++++ Material for this exercise
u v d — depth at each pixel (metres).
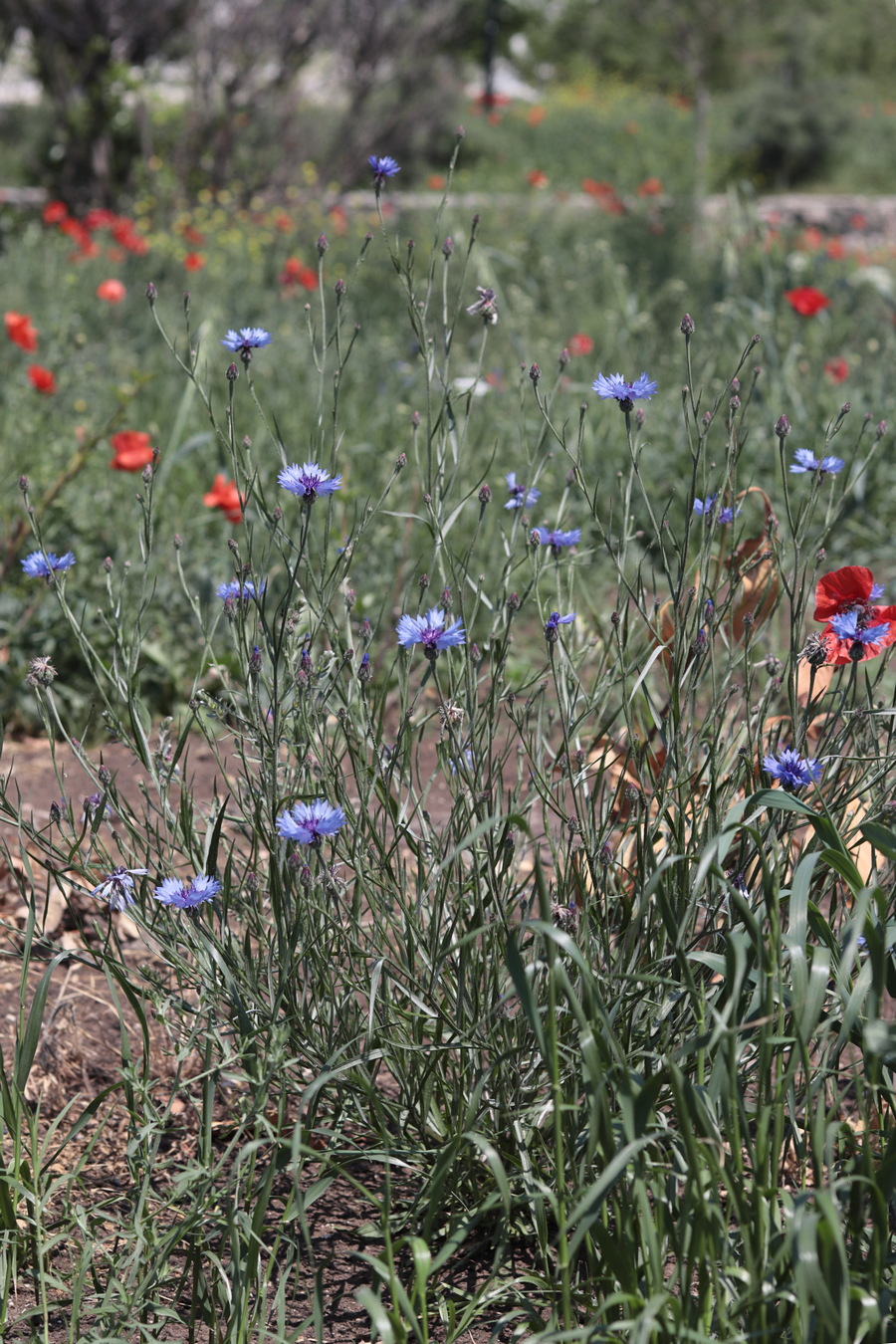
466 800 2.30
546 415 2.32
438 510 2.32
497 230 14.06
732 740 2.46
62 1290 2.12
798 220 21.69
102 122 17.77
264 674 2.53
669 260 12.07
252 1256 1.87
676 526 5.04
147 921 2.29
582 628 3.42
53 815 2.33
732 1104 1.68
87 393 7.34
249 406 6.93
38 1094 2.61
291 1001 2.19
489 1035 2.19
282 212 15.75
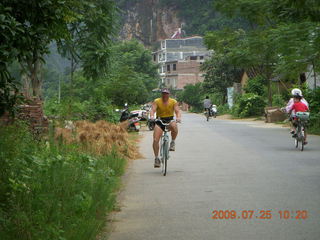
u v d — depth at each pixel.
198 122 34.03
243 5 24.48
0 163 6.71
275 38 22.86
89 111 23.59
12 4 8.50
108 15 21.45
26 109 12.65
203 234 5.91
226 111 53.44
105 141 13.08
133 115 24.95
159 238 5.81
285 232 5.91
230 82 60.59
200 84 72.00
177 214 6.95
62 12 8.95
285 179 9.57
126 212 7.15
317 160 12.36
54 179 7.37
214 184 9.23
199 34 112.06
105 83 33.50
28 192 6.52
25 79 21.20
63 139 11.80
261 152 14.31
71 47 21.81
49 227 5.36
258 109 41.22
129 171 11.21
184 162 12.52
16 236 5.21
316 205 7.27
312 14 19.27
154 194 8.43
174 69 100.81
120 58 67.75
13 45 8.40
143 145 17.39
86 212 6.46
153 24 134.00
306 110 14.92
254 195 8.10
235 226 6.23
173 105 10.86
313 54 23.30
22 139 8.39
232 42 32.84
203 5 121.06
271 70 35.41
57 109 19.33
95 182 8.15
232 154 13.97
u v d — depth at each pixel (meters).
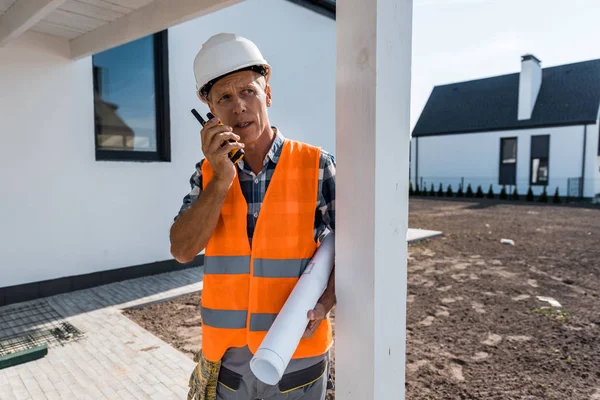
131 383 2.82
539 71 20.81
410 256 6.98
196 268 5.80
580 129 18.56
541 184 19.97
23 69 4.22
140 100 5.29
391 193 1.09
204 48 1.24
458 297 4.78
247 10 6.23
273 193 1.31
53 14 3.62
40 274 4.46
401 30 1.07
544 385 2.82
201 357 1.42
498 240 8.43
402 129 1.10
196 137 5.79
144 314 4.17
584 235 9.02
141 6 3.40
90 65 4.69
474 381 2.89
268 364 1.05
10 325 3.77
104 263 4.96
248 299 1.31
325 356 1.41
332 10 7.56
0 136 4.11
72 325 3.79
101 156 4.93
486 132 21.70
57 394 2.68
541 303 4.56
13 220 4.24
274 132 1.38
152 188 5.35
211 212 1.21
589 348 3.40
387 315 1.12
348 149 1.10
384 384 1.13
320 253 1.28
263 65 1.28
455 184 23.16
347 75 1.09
++++++++
**Task item**
Quote each entry above verbatim and drop the pictures.

**Answer space**
u v d — depth at each pixel (metres).
466 800 2.30
546 415 2.32
438 510 2.32
497 230 14.06
732 740 2.46
62 1290 2.12
798 220 21.69
102 122 17.77
264 674 2.53
669 260 12.07
252 1256 1.87
676 526 5.04
147 921 2.29
582 628 3.42
53 815 2.33
732 1104 1.68
87 393 7.34
249 406 6.93
38 1094 2.61
291 1001 2.19
489 1035 2.19
282 212 15.75
u v d — depth at each pixel.
198 122 34.03
243 5 24.48
0 163 6.71
275 38 22.86
89 111 23.59
12 4 8.50
108 15 21.45
26 109 12.65
203 234 5.91
226 111 53.44
105 141 13.08
133 115 24.95
159 238 5.81
285 232 5.91
230 82 60.59
200 84 72.00
177 214 6.95
62 12 8.95
285 179 9.57
126 212 7.15
317 160 12.36
54 179 7.37
214 184 9.23
199 34 112.06
105 83 33.50
28 192 6.52
25 79 21.20
63 139 11.80
261 152 14.31
71 47 21.81
49 227 5.36
258 109 41.22
129 171 11.21
184 162 12.52
16 236 5.21
316 205 7.27
312 14 19.27
154 194 8.43
174 69 100.81
120 58 67.75
13 45 8.40
143 145 17.39
86 212 6.46
153 24 134.00
306 110 14.92
254 195 8.10
235 226 6.23
173 105 10.86
313 54 23.30
22 139 8.39
232 42 32.84
203 5 121.06
271 70 35.41
57 109 19.33
95 182 8.15
232 154 13.97
u v d — depth at each pixel (meters).
131 383 2.82
539 71 20.81
410 256 6.98
196 268 5.80
580 129 18.56
541 184 19.97
23 69 4.22
140 100 5.29
391 193 1.09
204 48 1.24
458 297 4.78
247 10 6.23
273 193 1.31
53 14 3.62
40 274 4.46
401 30 1.07
544 385 2.82
201 357 1.42
498 240 8.43
402 129 1.10
196 137 5.79
144 314 4.17
584 235 9.02
141 6 3.40
90 65 4.69
474 381 2.89
268 364 1.05
10 325 3.77
104 263 4.96
248 299 1.31
325 356 1.41
332 10 7.56
0 136 4.11
72 325 3.79
101 156 4.93
486 132 21.70
57 394 2.68
541 303 4.56
13 220 4.24
274 132 1.38
152 188 5.35
211 212 1.21
589 348 3.40
387 315 1.12
348 149 1.10
384 384 1.13
320 253 1.28
263 65 1.28
455 184 23.16
347 75 1.09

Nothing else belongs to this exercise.